↓↓↓

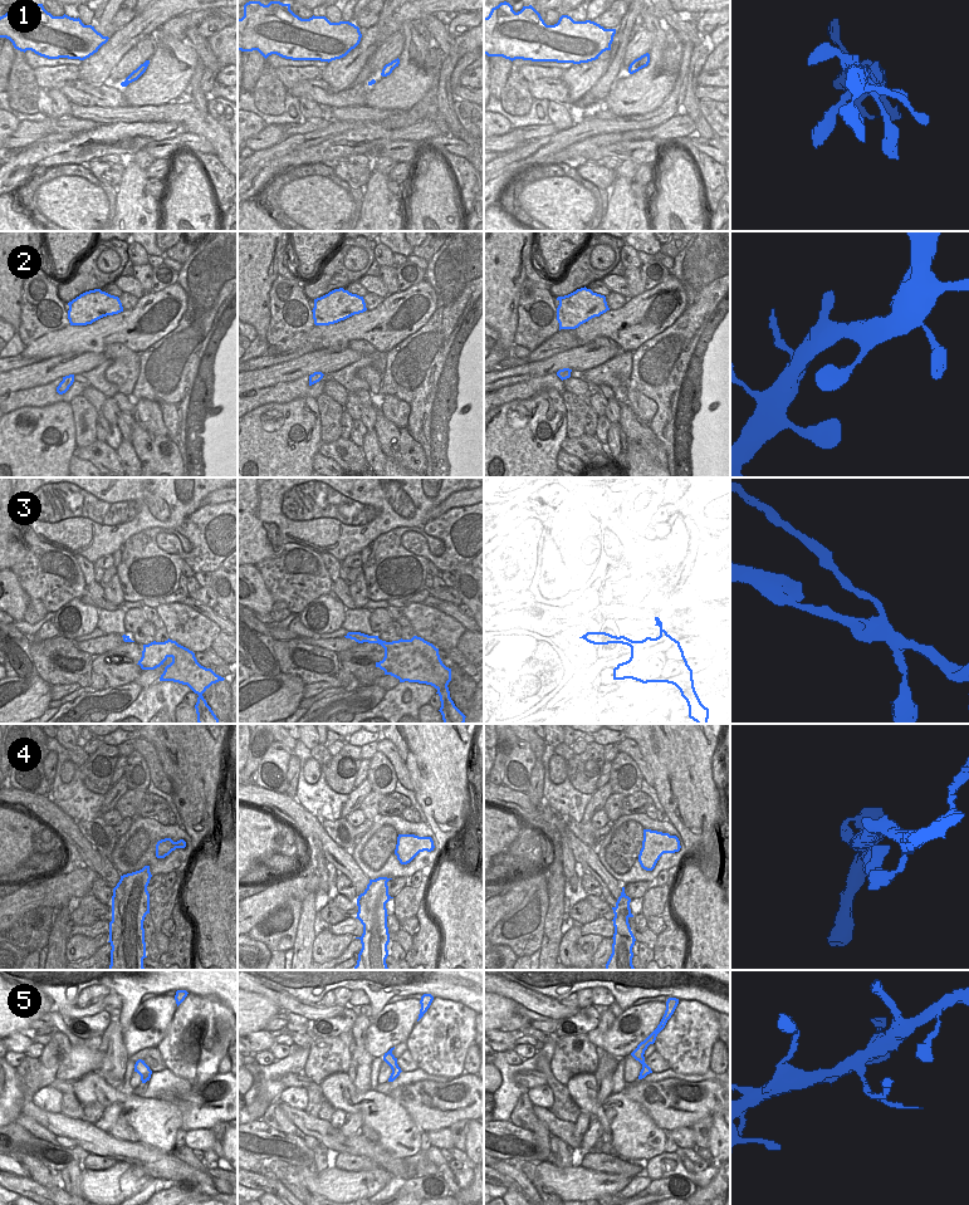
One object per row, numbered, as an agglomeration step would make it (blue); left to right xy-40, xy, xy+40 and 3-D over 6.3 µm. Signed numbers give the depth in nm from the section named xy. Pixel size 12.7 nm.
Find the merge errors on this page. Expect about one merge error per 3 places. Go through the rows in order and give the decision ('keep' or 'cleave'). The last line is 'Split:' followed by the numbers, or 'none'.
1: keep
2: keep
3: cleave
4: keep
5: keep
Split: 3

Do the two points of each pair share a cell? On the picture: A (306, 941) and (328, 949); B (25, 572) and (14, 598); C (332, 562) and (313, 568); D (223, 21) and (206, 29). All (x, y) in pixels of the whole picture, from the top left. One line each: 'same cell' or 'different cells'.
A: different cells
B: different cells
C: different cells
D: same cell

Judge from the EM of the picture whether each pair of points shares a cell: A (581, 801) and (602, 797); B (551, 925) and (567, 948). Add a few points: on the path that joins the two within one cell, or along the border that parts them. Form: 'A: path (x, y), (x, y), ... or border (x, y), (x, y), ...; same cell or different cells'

↑↑↑

▶ [EXERCISE GOAL]: This calls for each record above to be set down exactly, with the images skipped.

▶ [TASK RESPONSE]:
One object per row, numbered, as an agglomeration step would make it (blue); left to right xy-40, xy, xy+40 and 3-D over 6.3 µm. Signed numbers give the depth in nm from the section named xy. Pixel size 12.7 nm.
Find the merge errors on this page. Expect about one merge error per 3 places. Go through the rows in order and give the decision ('keep' or 'cleave'). The last line is 'Split:' followed by the numbers, or 'none'.
1: keep
2: keep
3: cleave
4: keep
5: keep
Split: 3

Do the two points of each pair share a cell? On the picture: A (306, 941) and (328, 949); B (25, 572) and (14, 598); C (332, 562) and (313, 568); D (223, 21) and (206, 29). All (x, y) in pixels of the whole picture, from the top left. One line each: 'same cell' or 'different cells'.
A: different cells
B: different cells
C: different cells
D: same cell

Judge from the EM of the picture whether each pair of points shares a cell: A (581, 801) and (602, 797); B (551, 925) and (567, 948). Add a few points: on the path that joins the two within one cell, or along the border that parts them. Form: 'A: path (x, y), (x, y), ... or border (x, y), (x, y), ...; same cell or different cells'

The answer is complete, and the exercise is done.